A última hora, cuando la muerte se le hace evidente como una sorpresa que emerge de su propia obra, Ramón se ensombrece, naturalmente. Pero no podemos decir exactamente que todo lo que escribió haya quedado desmentido por la muerte, sino que la muerte estaba en todo y finalmente surge como un monstruo de las profundidades. Viene a no llevarse nada, a abolir una obra que se había ido aboliendo a sí misma a medida que nacía, mediante la corrección del humor, de la ironía, de la trivialidad y la cotidianidad. La muerte se lleva la obra de otros -en el sentido de que la niega o desmiente-, pero del humorista nada se lleva.
En el Madrid de los primeros años sesenta, poco se hablaba ya de Ramón. Sus greguerías aparecen dominicalmente en ABC, en pleno dominio de la escritura realista, y la mayoría de los escritores e intelectuales tienen a Ramón por una momia del exilio, por uno de tantos exiliados que están haciendo una escritura anacrónica, parados en la hora literaria de su partida.

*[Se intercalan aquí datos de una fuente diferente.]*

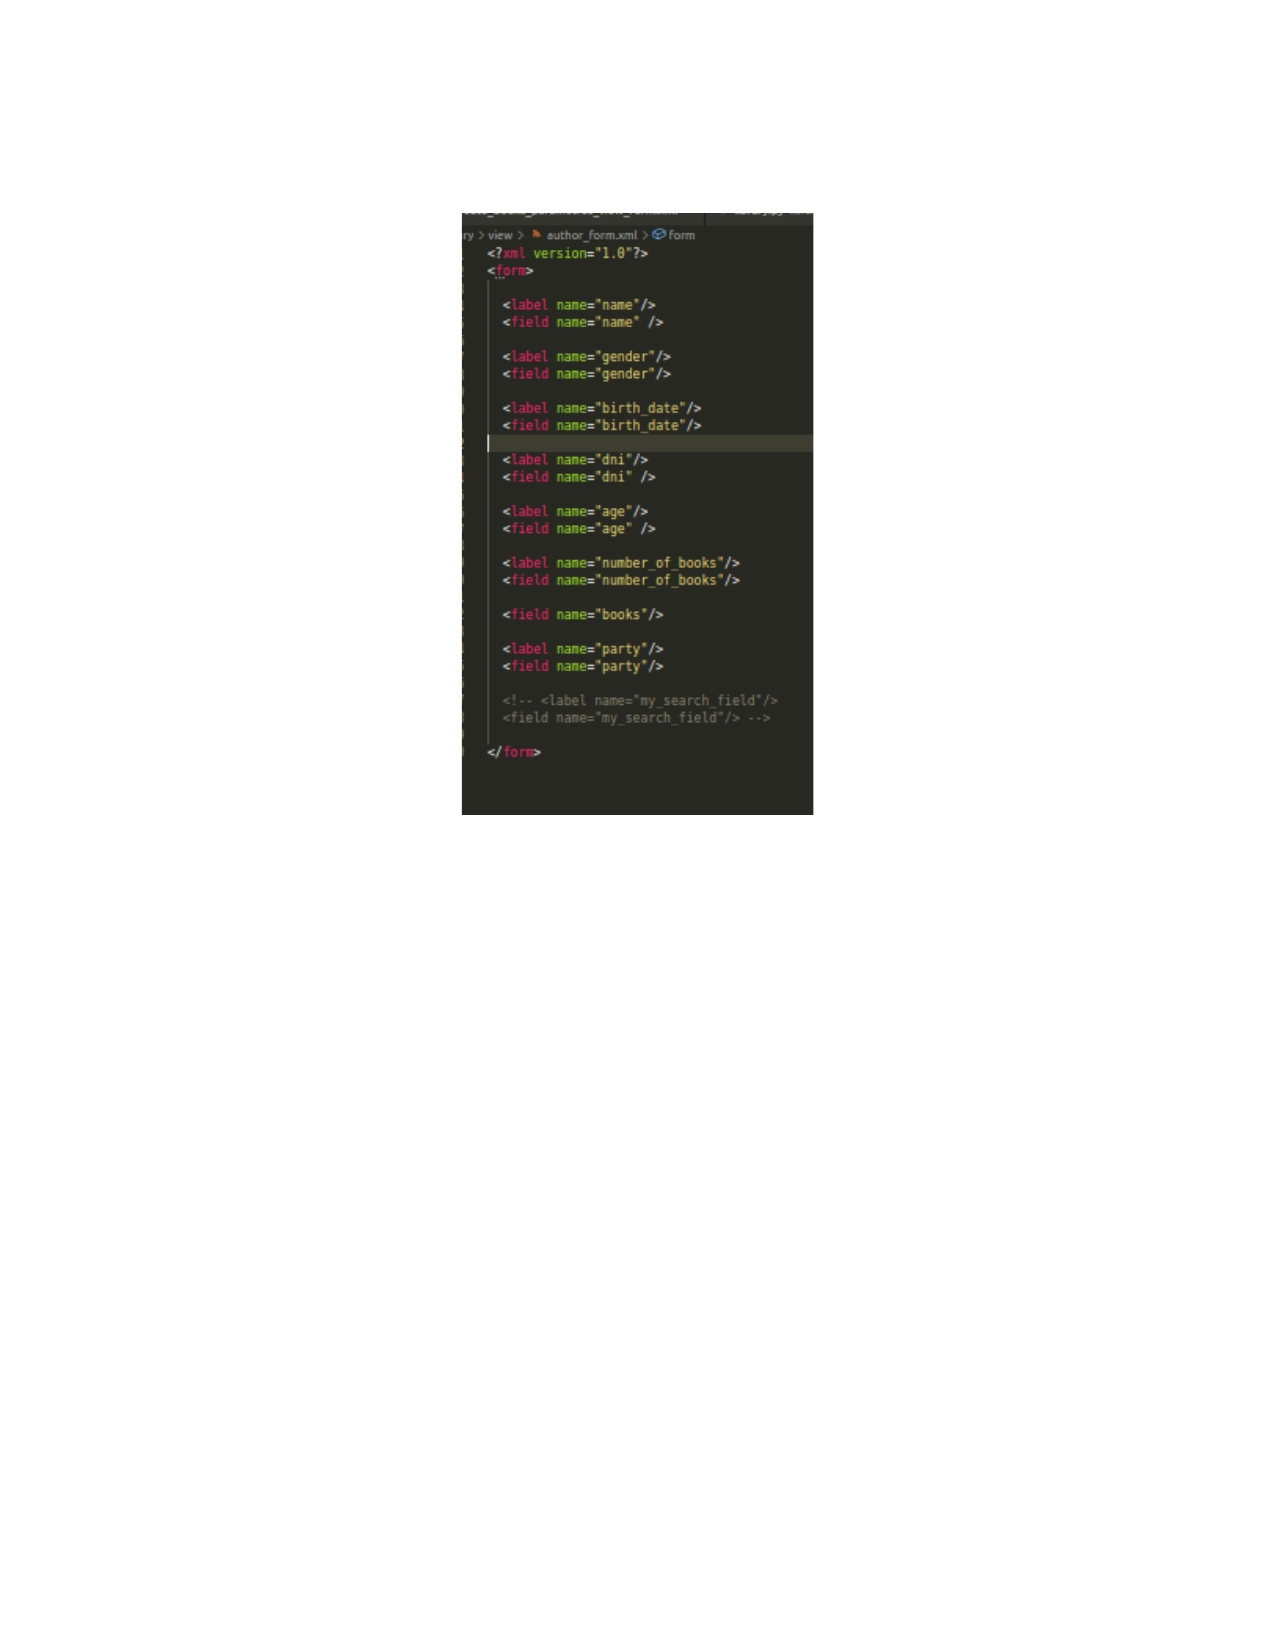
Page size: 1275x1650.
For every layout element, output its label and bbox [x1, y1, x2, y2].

A Ramón lo trajeron a enterrar a Madrid y el Ayuntamiento le puso unos motoristas en el entierro, que salió de la Casa de la Villa. La gente miraba más a los motoristas que al muerto. La gente no miraba a la popularidad -ya inexis-tente- de aquel escritor que siempre fue más popular de vida que de obra, sino que miraban la farsa de la popularidad, farsa de la que estaban siendo personajes y espectadores sin saberlo. Agustín Lara, él compositor mejicano, dirigió a la banda municipal en la capilla ardiente y sonó el chotis Madrid. En aquel acto absurdo, en aquella gala fúnebre, municipal, ni popular ni literaria, comprendí de pronto que había habido en la vida de Ramón un equívoco nunca resuelto, un enfrentamiento de direcciones: el escritor de obra y escritura minoritaria, que tuvo popularidad de torero en los años veinte y treinta. El señorito madrileño que vivió todos los tópicos del madrileñismo para hacer de ellos, no una obra costumbrista, sino una avanzada experiencia literaria. Esta indecisión esencial de su obra, esta disparidad entre los motivos y los procedimientos, es quizá lo que ha impedido a la fama hacer pie en Ramón y le ha dejado para siempre en un limbo de consagrado no leído, o leído por gentes que nunca podrán consagrarle.

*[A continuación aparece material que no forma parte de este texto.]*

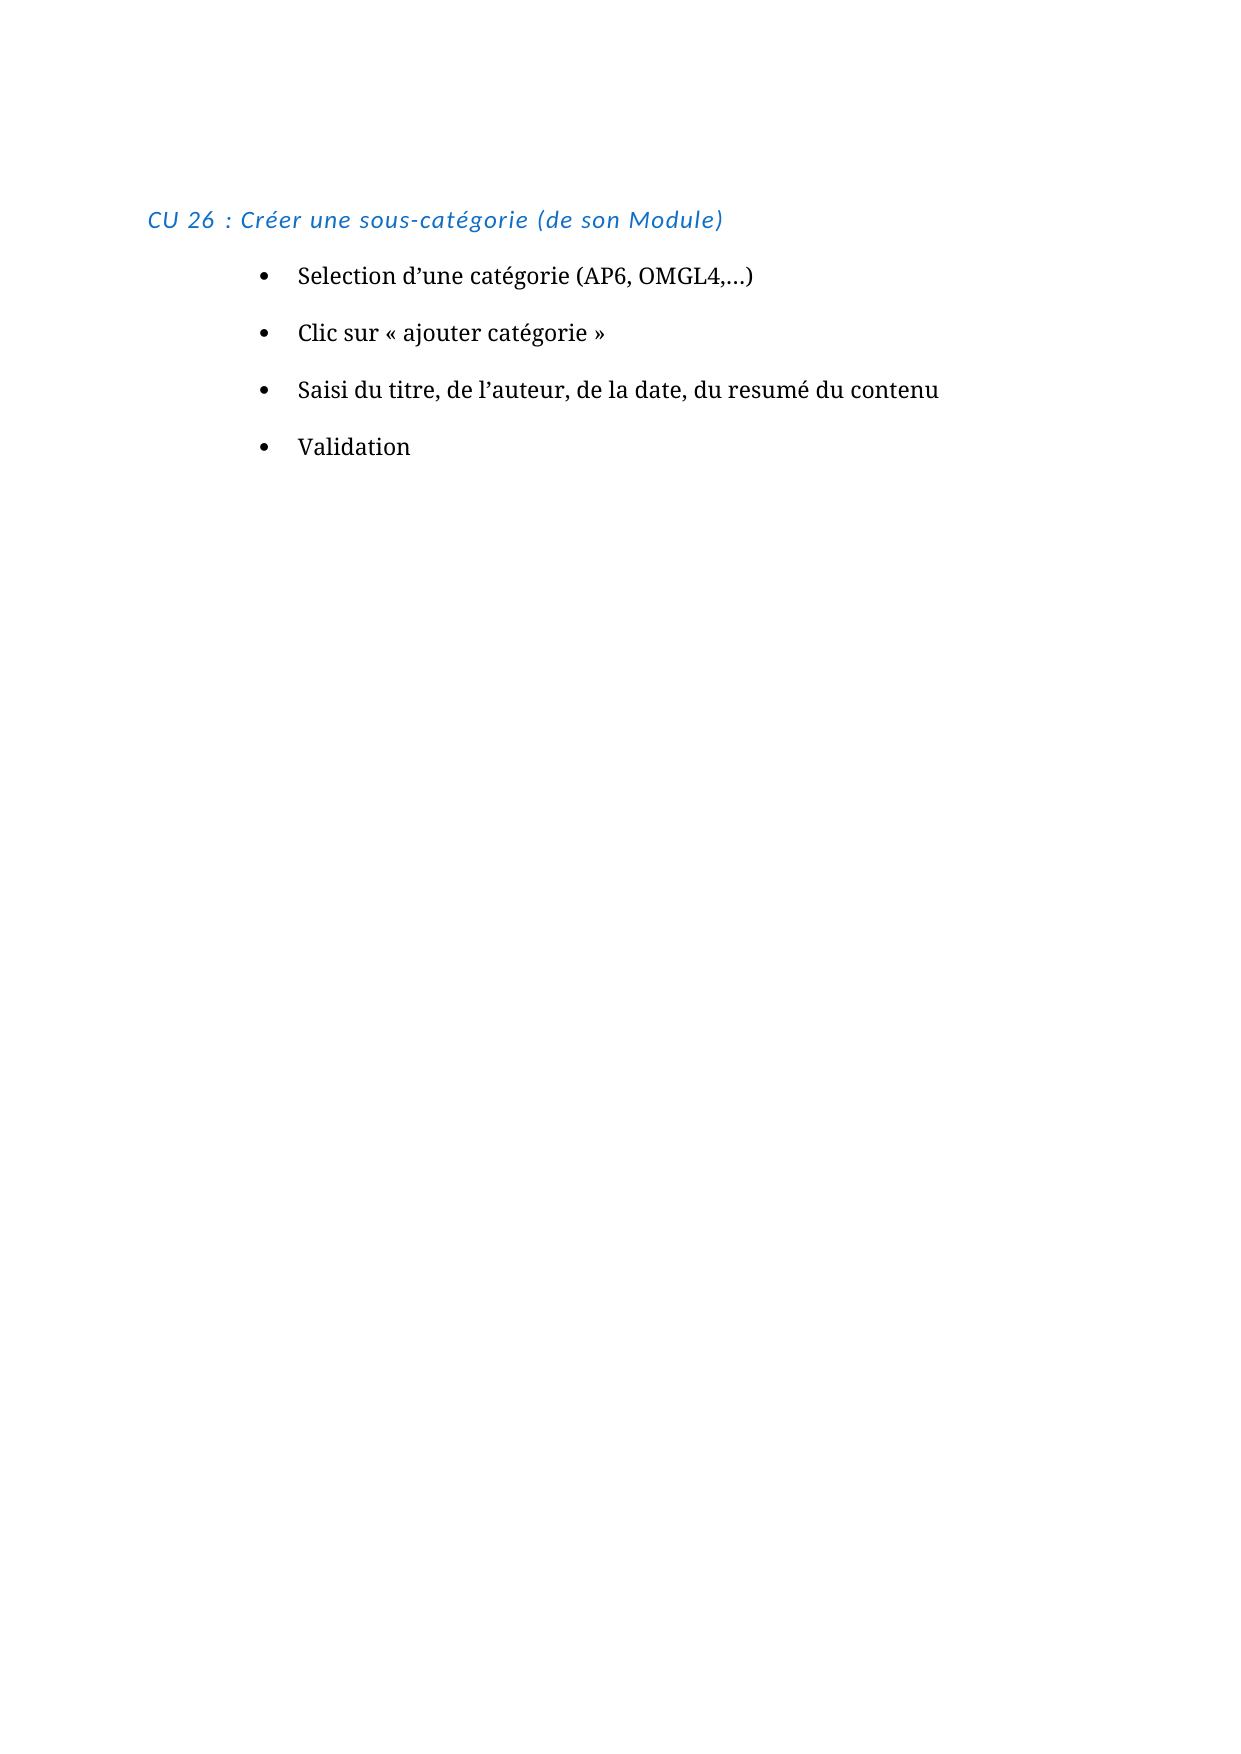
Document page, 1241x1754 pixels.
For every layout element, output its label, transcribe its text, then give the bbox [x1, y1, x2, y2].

list Saisi du titre, de l’auteur, de la date, du resumé du contenu [260, 374, 1093, 405]
text CU 26 : Créer une sous-catégorie (de son Module) [148, 204, 1093, 235]
list Clic sur « ajouter catégorie » [260, 317, 1093, 348]
list Validation [260, 431, 1093, 462]
list Selection d’une catégorie (AP6, OMGL4,…) [260, 260, 1093, 291]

Hablé por entonces con su viuda. En un libro mío de memorias literarias cuento un poco todo esto. Comprendí bien en la tarde del entierro que con Ramón moría algo que ya estaba muerto: ese momento en que la literatura coincidió milagrosamente con la felicidad. Momento raro en la literatura europea y único en la española. Leyendo a Ramón un poco a traición, abriendo de golpe un libro suyo, tendremos siempre esa sensación, esa revelación de que la literatura, toda la literatura, podía haber sido otra cosa, y no necesariamente el documento de que el hombre es desgraciado. A Ramón lo explica su época, claro, pero así y todo es insólita esta escritura que llega a tener en sí, efectivamente, un trasunto de dicha natural, no conseguida ni conquistada. La distancia que nos separa hoy de Ramón -tanta- es la distancia legendaria que nos separa del paraíso perdido. Ramón es un primitivo por su escritura ideográfica, como he dicho y repetido en este libro. Pero es un primitivo, sobre todo, porque parece venir, en cada página, de la felicidad original del planeta. Siendo un escritor tan de época-el estilo, la actitud-, es ante todo un escritor de los orígenes. El que en este libro hemos querido encontrar.